Mike Kelley’s Channel One, Channel Two and Channel Three 1994, now on display at Tate Modern, is a potent work filled with many seductive attributes of the late artist’s œuvre…
After Mike Kelley’s premature death sometime between 31 January and 1 February 2012, a spontaneous roadside memorial to the artist soon appeared near his studio in the suburbs of Los Angeles. Perhaps inevitably, it featured an accumulation of soiled stuffed toys, hand-knitted blankets and garish knick-knacks of the kind Kelley often used in the sculptures and installations that, since the late 1980s, have become his most recognisable works.
Although these inherently sentimental and highly symbolic objects surely lend themselves to such a heartfelt homage, there is a tragic irony in the shape this outpouring of grief has taken. Kelley often expressed frustration at his repute as ‘the stuffed toy artist’, and the latter half of his career ostensibly developed in reaction to what he saw as a persistent misunderstanding of his work – primarily made as deadpan commentary on class aesthetics and materialist rituals, yet invariably interpreted as an expression of nostalgia and repressed trauma. Eventually he recognised in this tendency a stubborn obsession with pop psychoanalysis, a true mythology of the twentieth century using watered-down Freudian notions, such as that of ‘repressed memory syndrome’, with the same naive logic of an allegorical fable.

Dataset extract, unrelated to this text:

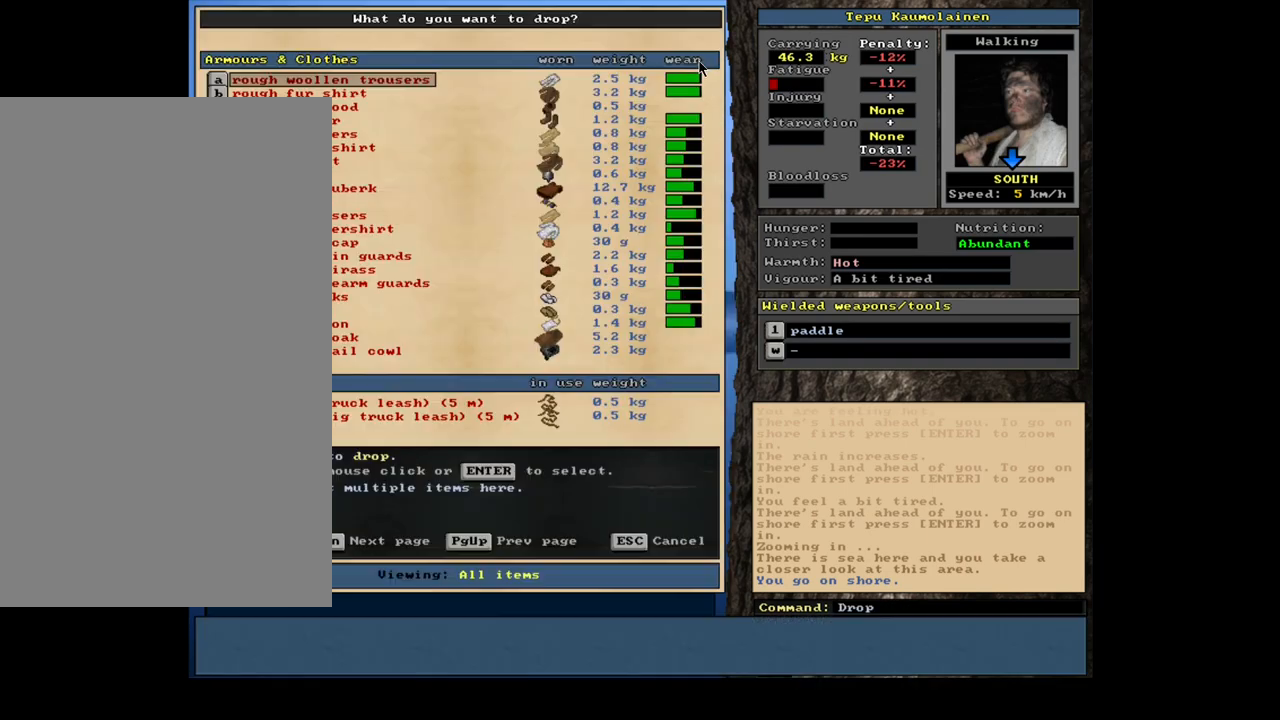
{"keys": [], "mouse": [], "events": [[67, "d", "up"], [167, "shift_l", "down"], [450, "shift_l", "up"]]}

Indeed, one of Kelley’s central preoccupations throughout his career was with the ways in which meaning can be distorted, conditioned and reconfigured into different forms: through puns and figures of speech, unexpected twists or juxtapositions, but also as the product of belief systems or cultural biases. Popular culture interested him precisely because of its powerful influence on perception, as an acquired structure reducing all phenomena to familiar categories with the least critical effort.
Take as an example the installation Channel One, Channel Two and Channel Three from 1994. Despite its apparent simplicity (and its lack of stuffed toys), this work opens up a rich network of references typical of Kelley’s whole expressive language. With its three oblong plywood boxes on sawhorses, it is exemplary of his use of vernacular and craft materials, as well as of sound and light elements hinting at sci-fi, psychedelia and altered states of mind in the collective unconscious. Moreover, it has a double function as a potential mind-conditioning tool: it encourages interaction by luring the viewer towards its peepholes, and in itself it looks like a makeshift simulator for psychotropic experiences, with its tin foil interiors lit up by yellow, blue and red light bulbs, accompanied by a droning soundtrack.
This do-it-yourself aesthetic is a recurring feature of Kelley’s sculptures, which links back to his early series of birdhouses of 1978, intended to subvert the extreme formal reductions of Minimal and Conceptual art, then prevalent at CalArts where Kelley was a graduate student, by using what he saw as the blankest, most invisible type of object-making: amateur crafts.
In the first half of the 1990s Kelley created a number of works which took the form of stripped-down plywood structures resembling crude DIY projects. Orgone Shed 1992, for example, is a garden shed adapted for use as a new age self-help device known as an orgone accumulator. This simple wooden cabin lined with layers of glass wool, steel wool and iron was designed in 1940 by controversial psychoanalyst Wilhelm Reich to harness a cosmic energy he called orgone radiation – part libidinal force, part physical entity. Reich was also a zealous advocate for ufology – another obsession of Kelley’s obliquely referenced in Channel One, Channel Two and Channel Three.
The use of primary colours in the latter is derived from the ‘push/ pull’ spatial doctrine of Abstract Expressionist painter Hans Hofmann, force-fed to the young Kelley at the Ann Arbor School of Art & Design. But vivid colours and ‘tunnels of light’ also feature heavily in alien abduction testimonies as overwhelming sensorial experiences, contrived just like the illusion of movement and space in Hofmann’s writings (and, for Kelley, equally traumatic).
Psychedelia and the cult of alien contacts naturally converged into the hallucinatory imagery of post-war science fiction, as well as in the electric distortions and synthesised sounds of the space rock genre. But the strange, disembodied reverberations allowed by sound technology after the invention of the phonograph have evoked in the popular imagination not just aliens, but all sorts of supernatural beings. The noise track of Channel One, Channel Two and Channel Three – which could be interpreted as the tinnitus of an abductee or an extraterrestrial signal hidden in radio interference – also resembles the recordings of “spirit voices” on tape, known as electronic voice phenomena, popularised in the 1970s by self-appointed ‘spiritualist scientist’ Konstantin Raudive, another recurring character in Kelley’s œuvre.
This tangle of references in Channel One, Channel Two and Channel Three should not be interpreted as a celebration of the complexities of popular culture. Kelley’s works often hijack familiar sign systems in order to trigger reactions and point at interpretive mechanisms often taken for granted. In this case, the gullibility of UFO and supernatural phenomena enthusiasts is revealed as a mundane construction of plywood and tin foil with coloured light bulbs and some background noise: a set of objects on to which we project meaning.